EXCERPTED PASSAGE:
********

Summary of "Lab 2: Interval estimation for population CDF"

Concise summary — main ideas, methods, and lab plan

Lecture focus

Topic: Interval estimation for a population CDF (cumulative distribution function).
Goal: Use sample data to estimate the population CDF and construct interval (confidence) bands around that estimate. Study how sample size and confidence level affect those bands. Also introduce and test plug‑in estimators for population parameters.

Key concepts and definitions

Parameter vs full distribution
- “Parameters” (mean μ, variance σ², median, etc.) give a partial description of a distribution; the PDF/CDF give the full description.
- PDF and CDF are linked: the PDF integrates to the CDF; the CDF differentiates to the PDF (for continuous cases).
Point estimation vs interval estimation
- Point estimate: a single value (e.g., μ̂ = x̄).
- Interval estimate: a range [lower, upper] intended to contain the true value with confidence level 1 − α.
- Trade-off: point estimates are more decisive (single value) but have lower probability of containing the true value; intervals are more likely to contain the true value but are less decisive.

********

DATASET CONTENT:
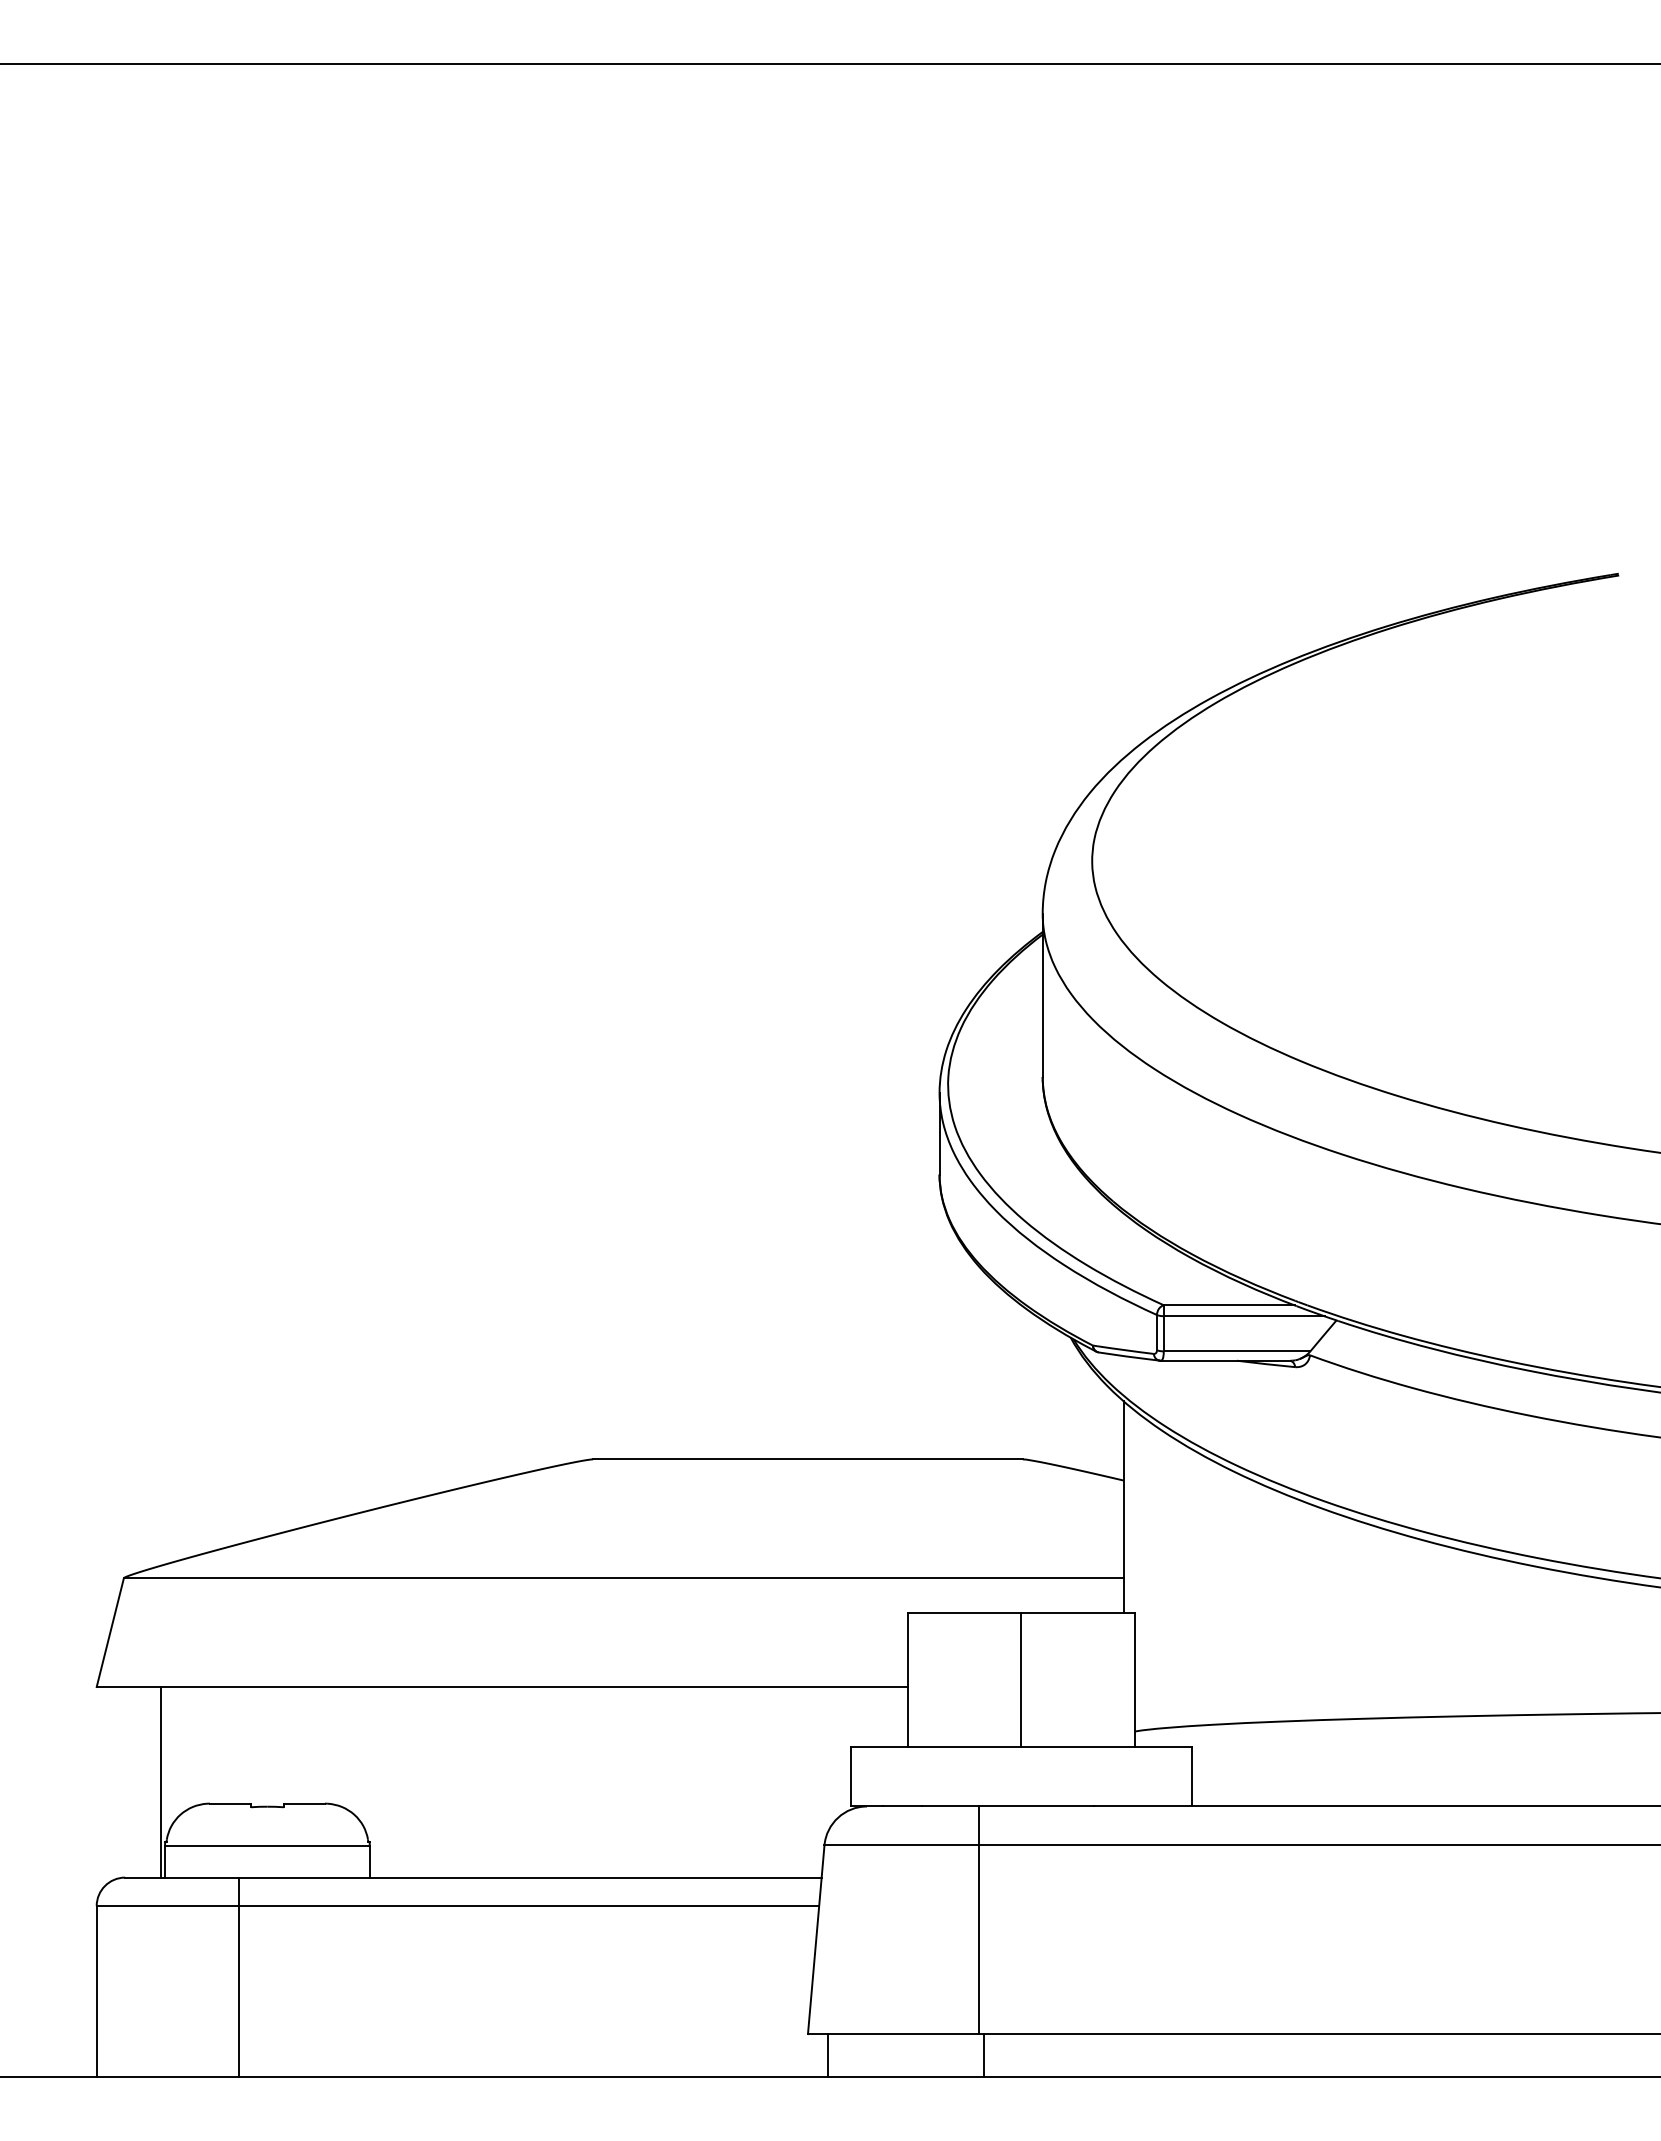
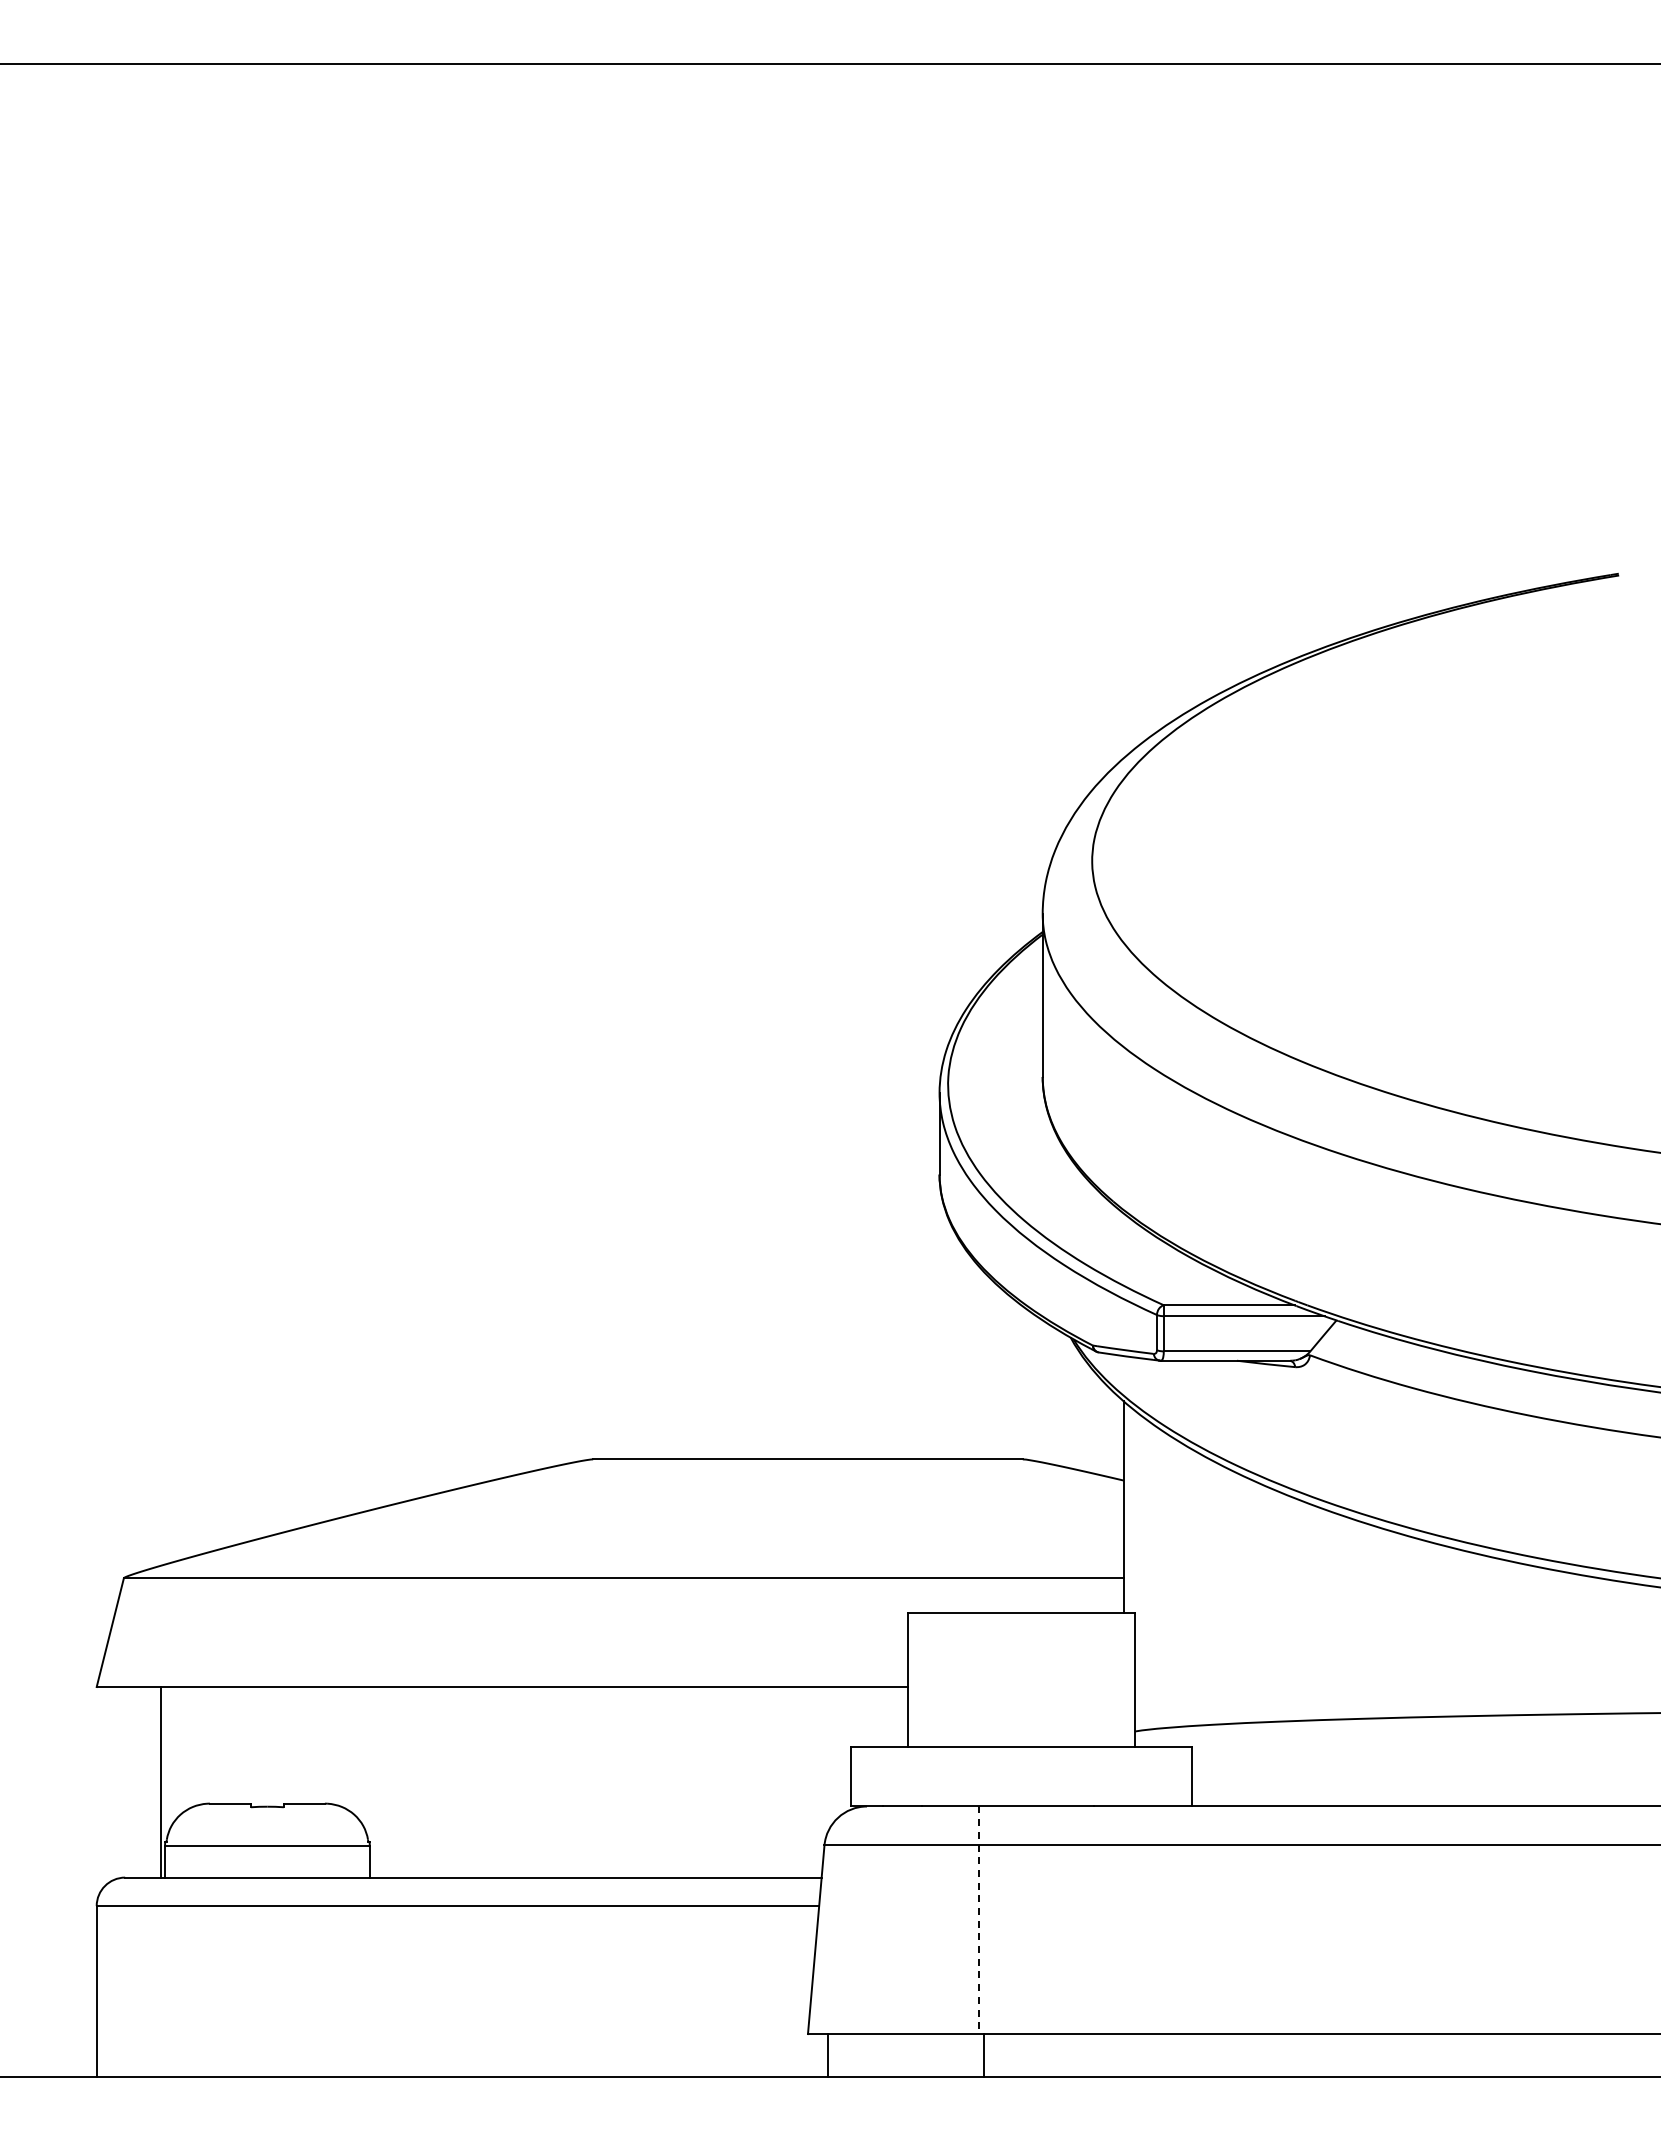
line at (1021, 1679): present -> none
line at (978, 1920): solid -> dashed
line at (238, 1976): present -> none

********

DIRECTIVE 1:
Answer each question from the lab summary on interval estimation:
(a) Which two factors does the lab study for their effect on the confidence bands?
(b) What kind of description of a distribution do parameters such as the mean and variance provide?
(c) What single value is given as the point estimate of μ?
DIRECTIVE 2: Continue the lab summary on interval estimation from its last sentence.
The data above are not needed here.

TASK ANSWER 1:
(a) Sample size and confidence level.
(b) A partial description.
(c) x̄ (μ̂ = x̄).

TASK ANSWER 2:
Empirical CDF (ECDF) as the point estimator for F(x)
- Conceptual formula: F̂(x) = (1/n) Σ I{Xk ≤ x}, k = 1..n.
- Construction: sort sample values, assign equal probability 1/n to each sample, cumulative sum yields a step ECDF.
- ECDF is a step function that increases from 0 to 1.

Constructing interval (confidence) bands for a CDF

General idea
- Form upper and lower bands by adding/subtracting a margin of error (radius) to the ECDF:
  - Upper band: min(1, F̂(x) + margin)
  - Lower band: max(0, F̂(x) − margin)
- Always clip to [0,1] to enforce a valid CDF range.
Margin of error depends on
- Sample size n: larger n → narrower margin.
- Confidence level 1 − α: higher confidence (larger 1 − α) → wider bands.
- The margin formula can come from uniform bounds (e.g., the Dvoretzky–Kiefer–Wolfowitz (DKW) inequality) or other approximations; conceptually it shrinks with n and grows with the confidence level.
Practical plotting notes
- Plot the ECDF as a step function. To show asymptotes to 0 and 1 you often add artificial points before the smallest sample and after the largest sample; for clarity you may trim those added endpoints.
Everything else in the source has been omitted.